Reproduce every record below word for word, leaving out the pictures.

————————

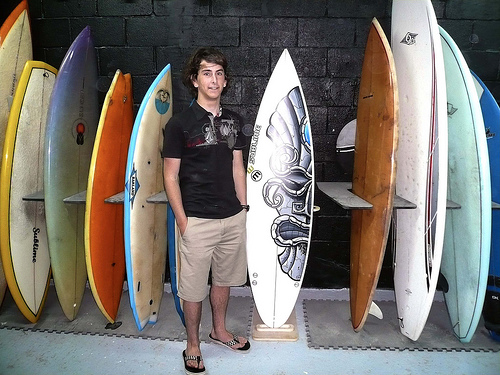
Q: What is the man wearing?
A: Slippers.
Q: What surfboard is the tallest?
A: White one.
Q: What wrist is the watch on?
A: Left.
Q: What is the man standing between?
A: Surfboards.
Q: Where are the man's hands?
A: Pockets.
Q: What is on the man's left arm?
A: Watch.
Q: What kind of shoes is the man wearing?
A: Sandals.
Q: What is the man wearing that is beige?
A: Shorts.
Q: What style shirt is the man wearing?
A: Polo.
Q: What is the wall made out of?
A: Blocks.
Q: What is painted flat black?
A: Wall.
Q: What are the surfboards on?
A: Rack.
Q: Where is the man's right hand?
A: Pocket.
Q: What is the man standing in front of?
A: Surfboard.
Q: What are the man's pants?
A: Shorts.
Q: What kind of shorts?
A: Tan.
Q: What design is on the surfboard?
A: Airbrush.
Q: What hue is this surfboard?
A: Orange.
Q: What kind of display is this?
A: Surfboard.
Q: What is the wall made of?
A: Bricks.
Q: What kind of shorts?
A: Khaki.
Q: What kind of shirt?
A: Short sleeve.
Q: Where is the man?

————————

» **Result of this exercise**:
Q: What is the man wearing?
A: Slippers.
Q: What surfboard is the tallest?
A: White one.
Q: What wrist is the watch on?
A: Left.
Q: What is the man standing between?
A: Surfboards.
Q: Where are the man's hands?
A: Pockets.
Q: What is on the man's left arm?
A: Watch.
Q: What kind of shoes is the man wearing?
A: Sandals.
Q: What is the man wearing that is beige?
A: Shorts.
Q: What style shirt is the man wearing?
A: Polo.
Q: What is the wall made out of?
A: Blocks.
Q: What is painted flat black?
A: Wall.
Q: What are the surfboards on?
A: Rack.
Q: Where is the man's right hand?
A: Pocket.
Q: What is the man standing in front of?
A: Surfboard.
Q: What are the man's pants?
A: Shorts.
Q: What kind of shorts?
A: Tan.
Q: What design is on the surfboard?
A: Airbrush.
Q: What hue is this surfboard?
A: Orange.
Q: What kind of display is this?
A: Surfboard.
Q: What is the wall made of?
A: Bricks.
Q: What kind of shorts?
A: Khaki.
Q: What kind of shirt?
A: Short sleeve.
Q: Where is the man?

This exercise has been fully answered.